En el brindis por la aparición de Bajo influencia, novela de María Sonia Cristoff, recientemente publicada por la editorial Edhasa, se repartía un folleto con tres textos sobre el libro. Uno de Sergio Chefjec, otro de Josefina Ludmer, y el tercero de Patricio Fontana. El de Ludmer comienza con una frase bien curiosa: “Una novela hiperculta, delirante y divertida que sólo podría haberse escrito aquí, en Argentina”. Si algo tiene de curiosa, de extraña esa sentencia, es que proviene de la campeona del fin de las literaturas nacionales, del surgimiento de las literaturas postautónomas, e incluso de la crisis de los géneros (recuerdo ahora de memoria –es decir, mal citada– alguna frase de Ludmer sobre el tema, como justificación a cierto corpus elegido: “Estas escrituras no admiten lecturas literarias; esto quiere decir que no se sabe o no importa si son o no son literatura”). Y sin embargo, pese a esa contradicción o a ese lapsus, o mejor dicho, gracias a eso, Ludmer define a Bajo influencia como una novela y, sobre todo, como una argentina, lo que remite a una larga serie de encadenamientos y preguntas, comenzando por una: ¿qué es lo que vuelve argentina a la literatura argentina? Ludmer da entonces un principio de respuesta. “Es hiperculta, es delirante y divertida.” Y tiene razón. Hilemos fino entonces –demasiado fino, tal vez– en el lapsus: podría sugerirse la hipótesis de que si las escrituras (que ya no se sabe si son literatura o no) son postautónomas, no lo son en cambio las lecturas. Las condiciones sociales de lectura mantienen todavía cierto hálito nacional, aun en crisis. Y si algo vuelve irremediablemente argentina a la novela de Cristoff, es precisamente su modo de leer las tradiciones literarias.
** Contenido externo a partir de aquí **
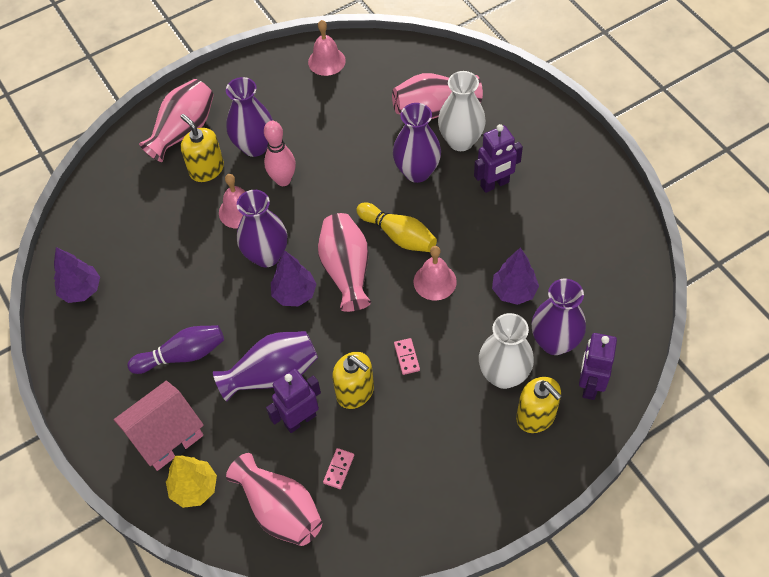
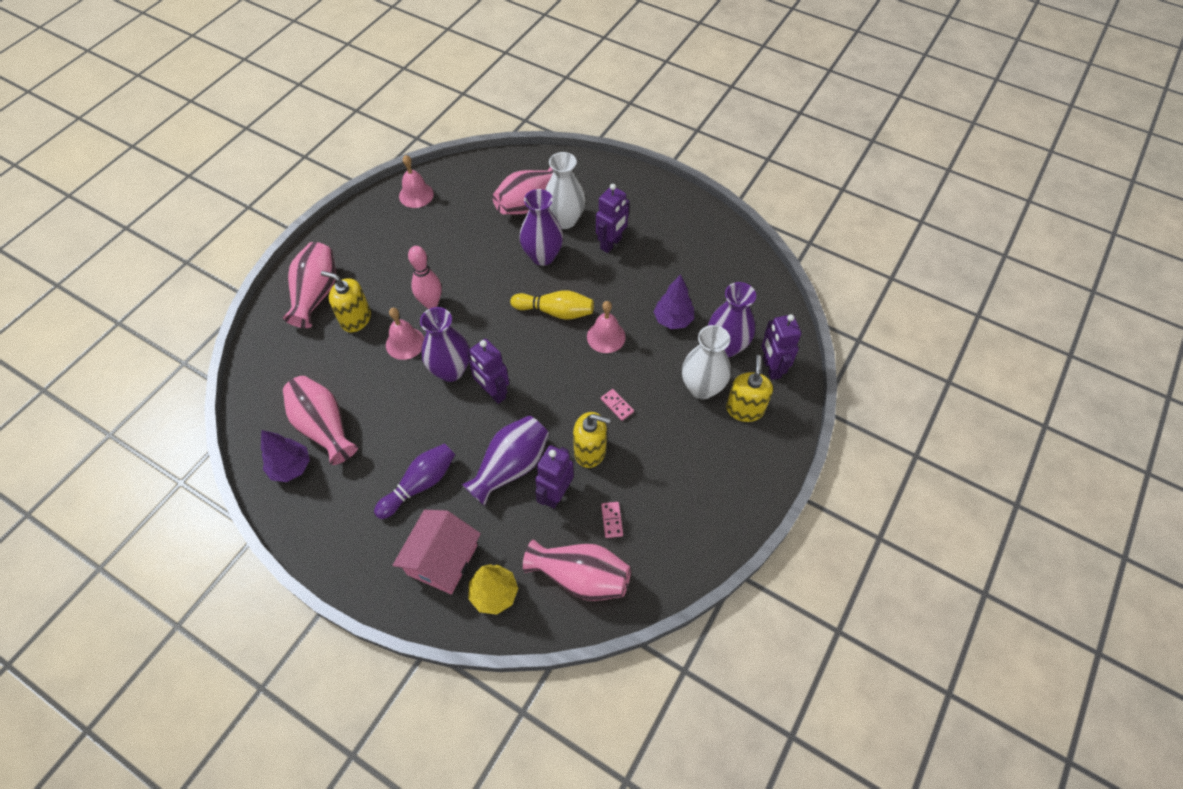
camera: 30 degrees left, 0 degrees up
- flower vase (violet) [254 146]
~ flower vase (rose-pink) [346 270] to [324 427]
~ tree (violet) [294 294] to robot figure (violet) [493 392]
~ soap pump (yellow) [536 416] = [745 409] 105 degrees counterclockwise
La segunda parte de la novela retoma, como pocas en la literatura argentina reciente, el tópico anglosajón de la sátira a la impostura del mundo del arte. Entre sus líneas se cuela el arco que va de The rock pool de Cyril Connolly a Theft: A Love Store, de Peter Carey, hecho de ironía, erudición y un leve hartazgo (“eso conduce al arte a su mejor dirección: la que lo despoja de fantasías de personas y personajes y lo arroja a ser puro pensamiento, planteo de problemas a los que no hay que estar buscándole nombres propios que nunca resultarán los adecuados. ¿Por qué? Simplemente porque están de más, son superfluos”). Todo cruzado con un delicado efecto de pérdida de la identidad, de intercambio de personalidades y nombres entre los personajes; pero llevado a cabo de un modo radicalmente distinto al de otras grandes novelas sobre el desdoblamiento de la identidad y el extravío de la originalidad, como El perseguido, de Daniel Guebel, o la más reciente Toda la verdad, de Juan José Becerra. Porque si en las novelas de Guebel y Becerra la mutación es ante todo un obstáculo a vencer por el texto (el arte de la narración que arrasa con todo lo que se le interponga), en Cristoff la transformación y el desdoblamiento son leídos como los modos contemporáneos del lazo social.
Pero antes está la primera mitad del relato: el momento francés de la novela argentina. Dos personajes –un hombre y una mujer– se encuentran por azar (un choque en la calle), y sobre ese accidente casi minimalista se va construyendo un relato hecho de caminatas por la ciudad, de un deambular eterno, de un no poder detenerse que recuerda levemente a Cleo de 5 a 7, de Agnès Varda (sólo que en el film la protagonista excluyente es una mujer), por la forma febril y a la vez sutil con la que Cristoff sigue a sus personajes (recomiendo leer esta primera mitad escuchando de fondo a Michel Legrand). Efectivamente, Bajo influencia, como la más interesante literatura argentina, es una poderosa, talentosa e imprevisible máquina de leer.